[DATASET RECORDS Boundary: Start]

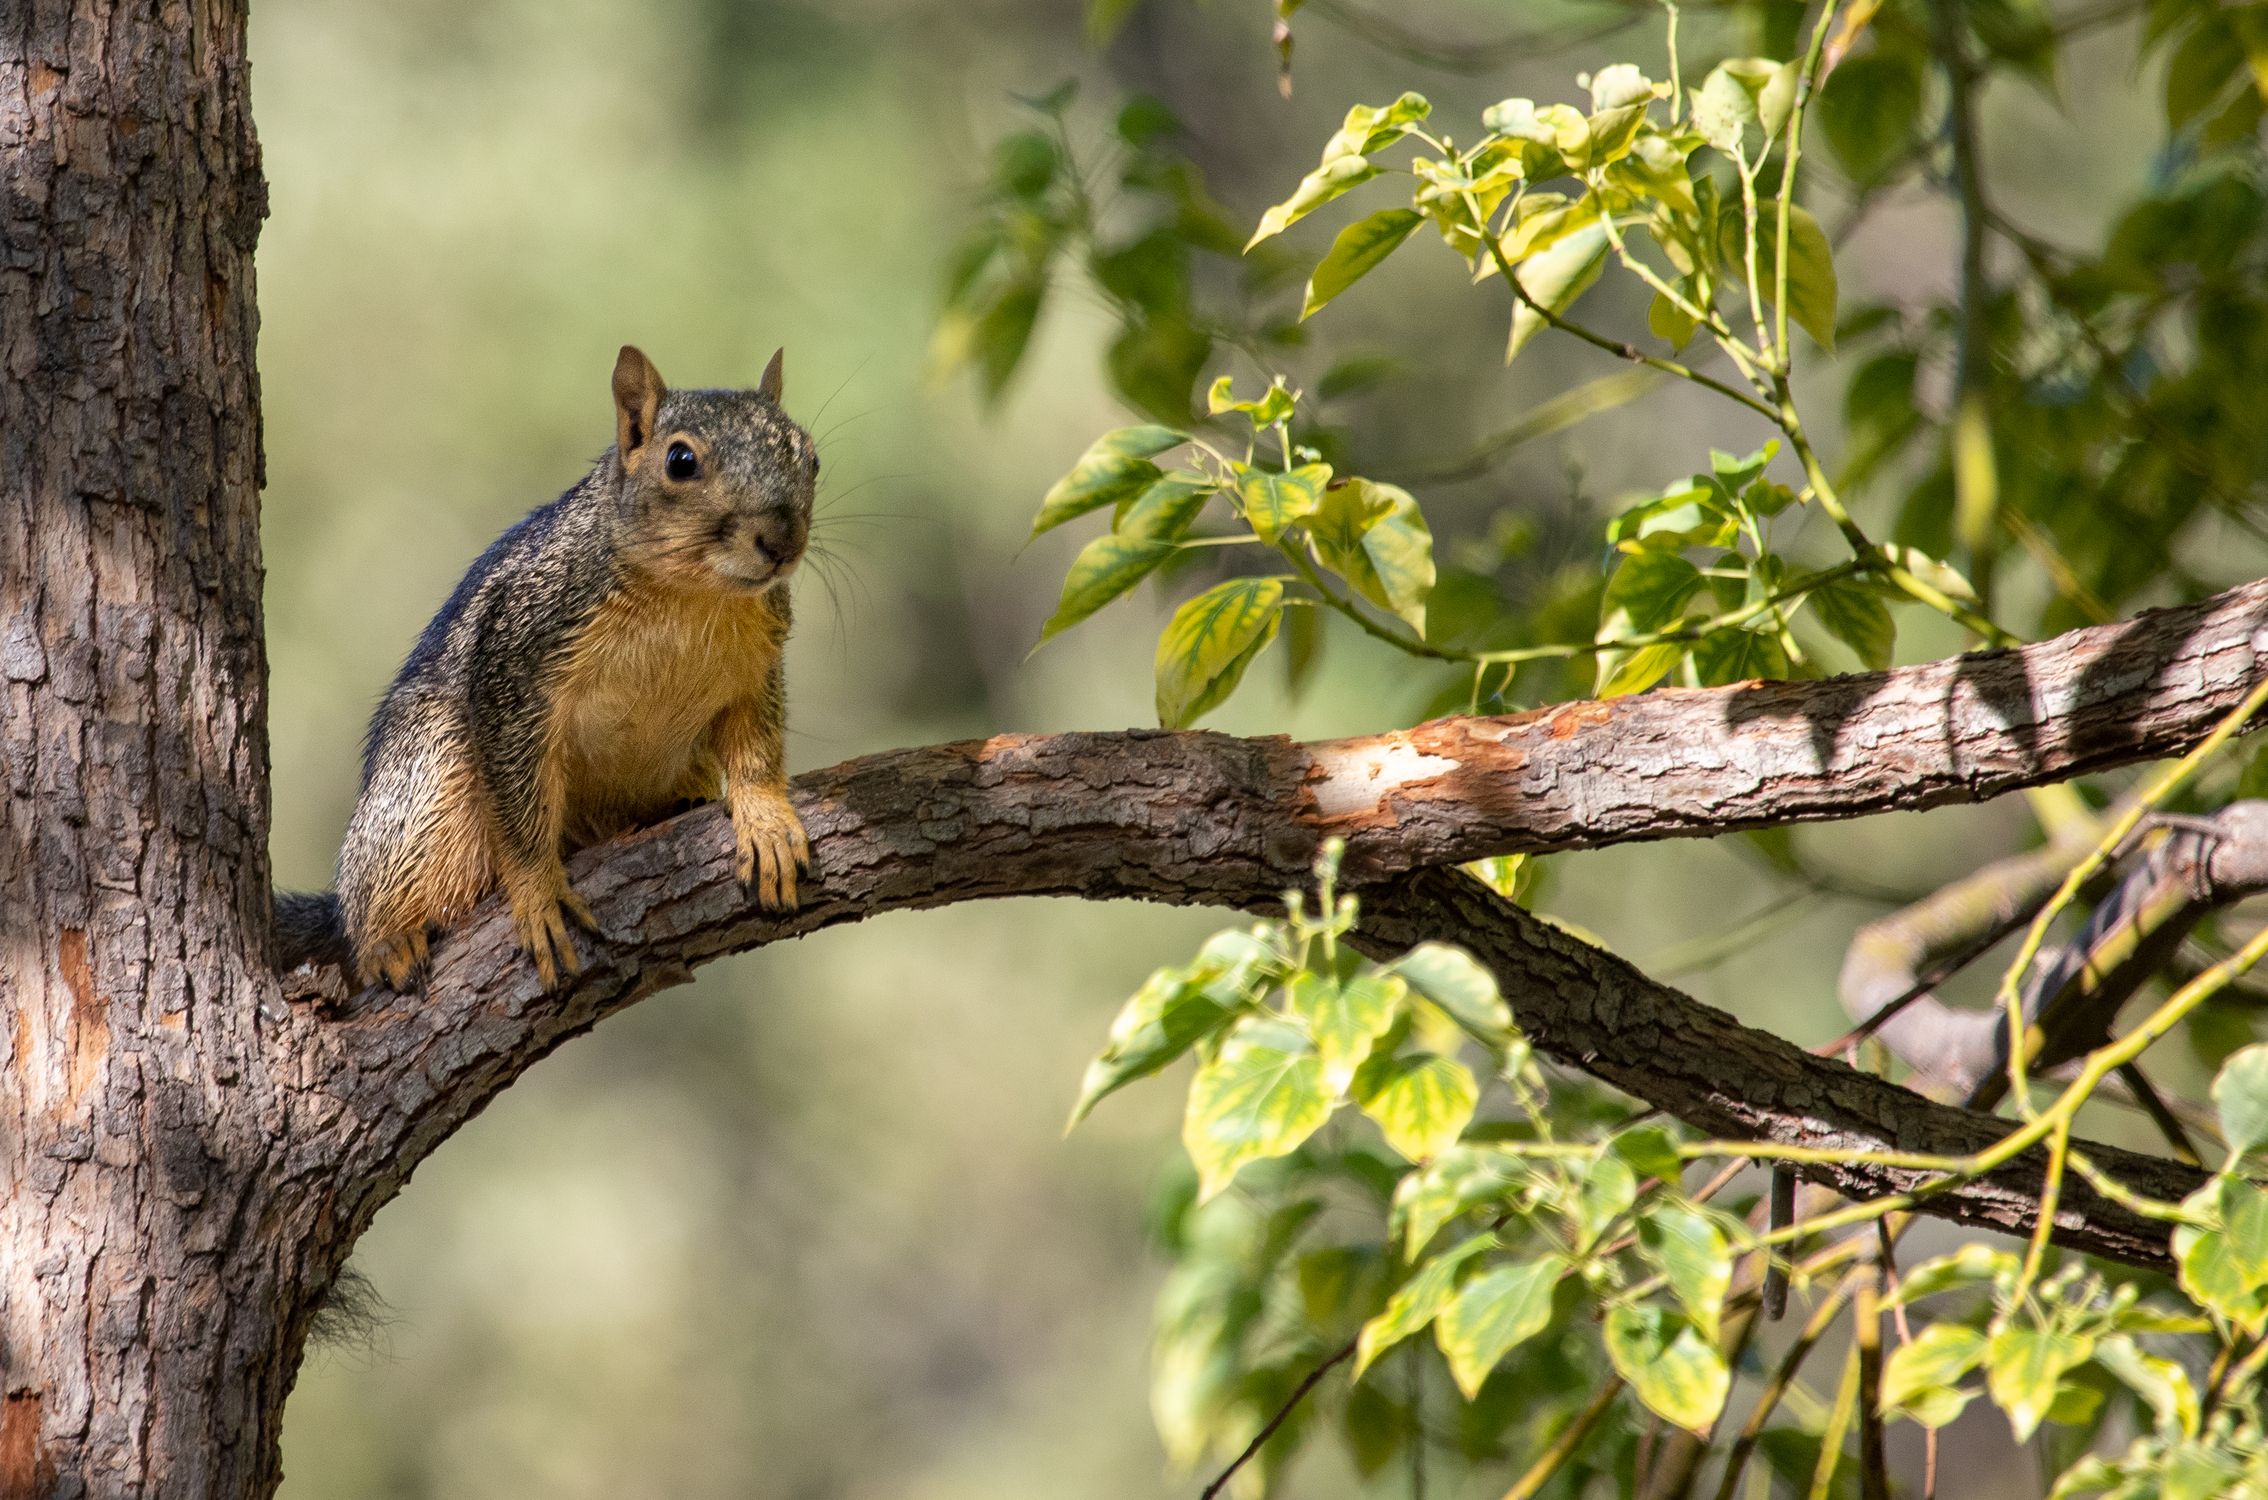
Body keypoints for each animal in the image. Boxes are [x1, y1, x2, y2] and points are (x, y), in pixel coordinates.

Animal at [276, 345, 817, 991]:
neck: (689, 596)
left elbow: (757, 751)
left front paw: (767, 821)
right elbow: (520, 806)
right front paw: (538, 893)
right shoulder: (515, 658)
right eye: (681, 461)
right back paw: (389, 937)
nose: (781, 541)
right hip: (427, 783)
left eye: (812, 457)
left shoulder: (758, 663)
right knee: (380, 888)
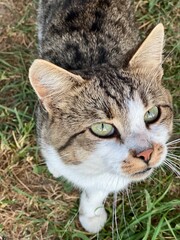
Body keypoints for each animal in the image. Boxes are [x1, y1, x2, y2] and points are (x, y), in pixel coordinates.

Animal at [28, 0, 174, 232]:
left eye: (152, 114)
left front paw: (91, 213)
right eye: (103, 128)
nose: (147, 153)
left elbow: (98, 189)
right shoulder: (43, 126)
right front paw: (55, 167)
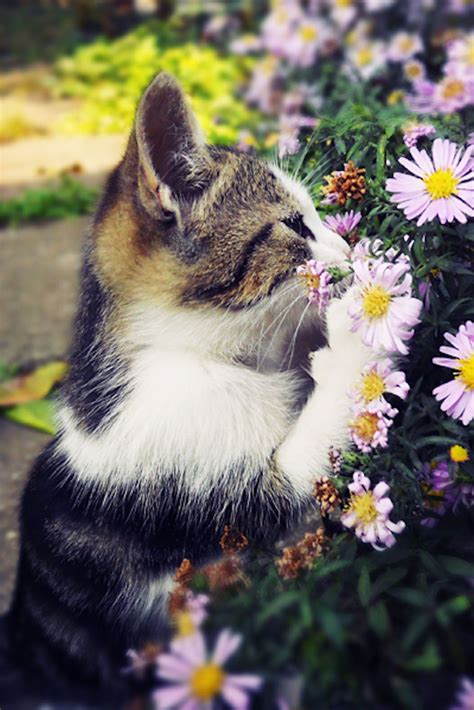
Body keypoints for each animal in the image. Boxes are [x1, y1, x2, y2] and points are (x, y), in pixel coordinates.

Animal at [3, 72, 372, 708]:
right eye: (294, 226)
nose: (349, 251)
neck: (197, 354)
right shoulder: (236, 508)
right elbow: (309, 458)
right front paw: (357, 329)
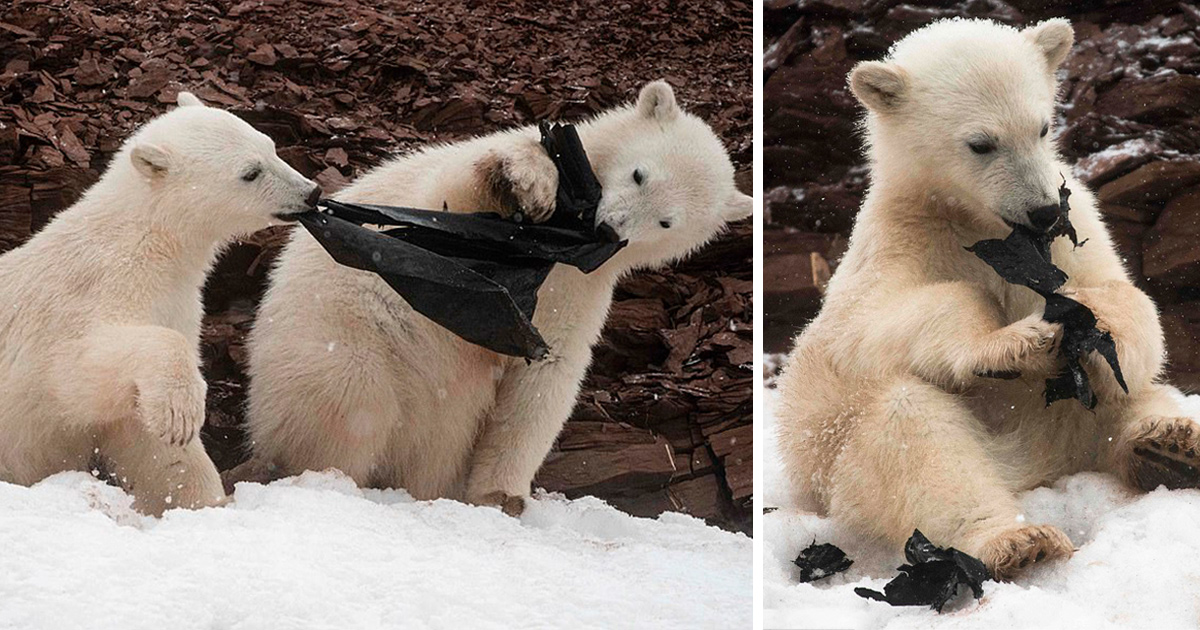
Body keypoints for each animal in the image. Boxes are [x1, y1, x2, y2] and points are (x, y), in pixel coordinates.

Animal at [0, 93, 321, 516]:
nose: (311, 192)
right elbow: (77, 372)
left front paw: (204, 500)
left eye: (271, 146)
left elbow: (151, 445)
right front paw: (181, 412)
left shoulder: (175, 302)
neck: (145, 243)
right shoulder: (85, 298)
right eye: (250, 172)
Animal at [237, 81, 748, 513]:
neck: (570, 240)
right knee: (353, 398)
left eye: (666, 221)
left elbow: (545, 372)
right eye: (640, 174)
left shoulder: (583, 287)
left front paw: (502, 496)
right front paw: (526, 180)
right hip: (340, 337)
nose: (609, 228)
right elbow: (452, 199)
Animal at [772, 18, 1195, 580]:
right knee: (911, 434)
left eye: (1042, 127)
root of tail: (1034, 464)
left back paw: (1169, 443)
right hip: (839, 454)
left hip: (1072, 414)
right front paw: (1016, 342)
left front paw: (1090, 318)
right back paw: (1017, 539)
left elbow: (1122, 295)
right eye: (980, 144)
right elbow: (864, 326)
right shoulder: (900, 238)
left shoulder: (1074, 224)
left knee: (1130, 397)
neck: (978, 221)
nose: (1042, 210)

[DATASET RECORDS Boundary: End]

• _REQUIRED WORK_:
Nothing but the lines from the one that holds "left shoulder: (758, 663)" through the end of the data should appear, written out exactly, without pictures.

• _TASK OUTPUT_:
left shoulder: (758, 663)
right knee: (380, 888)
Body keypoints for each animal in the image. Boxes are [x1, y1, x2, y2] and points are (x, y), in pixel coordinates.

Animal at [28, 0, 174, 232]:
left eye: (152, 114)
left front paw: (91, 213)
right eye: (103, 128)
nose: (147, 153)
left elbow: (98, 189)
right shoulder: (43, 126)
right front paw: (55, 167)
Body keypoints for each animal in the image. Boxes are [x1, y1, x2, y2] and points are (x, y), in pixel coordinates.

Animal at [3, 72, 372, 708]:
right eye: (294, 226)
nose: (349, 251)
neck: (197, 354)
right shoulder: (236, 508)
right elbow: (309, 458)
right front paw: (357, 329)
Body keypoints for each animal in the image. Boxes are [x1, y1, x2, y2] and points are (x, y), in pixel coordinates.

Animal at [0, 93, 321, 516]:
nose: (311, 192)
right elbow: (77, 372)
left front paw: (204, 500)
left eye: (271, 146)
left elbow: (151, 445)
right front paw: (181, 412)
left shoulder: (175, 302)
neck: (145, 243)
right shoulder: (85, 298)
right eye: (250, 172)
Animal at [237, 81, 748, 513]:
neck: (570, 240)
right knee: (353, 398)
left eye: (666, 221)
left elbow: (545, 372)
right eye: (640, 174)
left shoulder: (583, 287)
left front paw: (502, 496)
right front paw: (526, 180)
right hip: (340, 337)
nose: (609, 228)
right elbow: (452, 199)
Animal at [772, 18, 1195, 580]:
right knee: (911, 434)
left eye: (1042, 127)
root of tail: (1034, 464)
left back paw: (1169, 443)
right hip: (839, 454)
left hip: (1072, 414)
right front paw: (1016, 342)
left front paw: (1090, 318)
right back paw: (1017, 539)
left elbow: (1122, 295)
right eye: (980, 144)
right elbow: (864, 326)
right shoulder: (900, 238)
left shoulder: (1074, 224)
left knee: (1130, 397)
neck: (978, 221)
nose: (1042, 210)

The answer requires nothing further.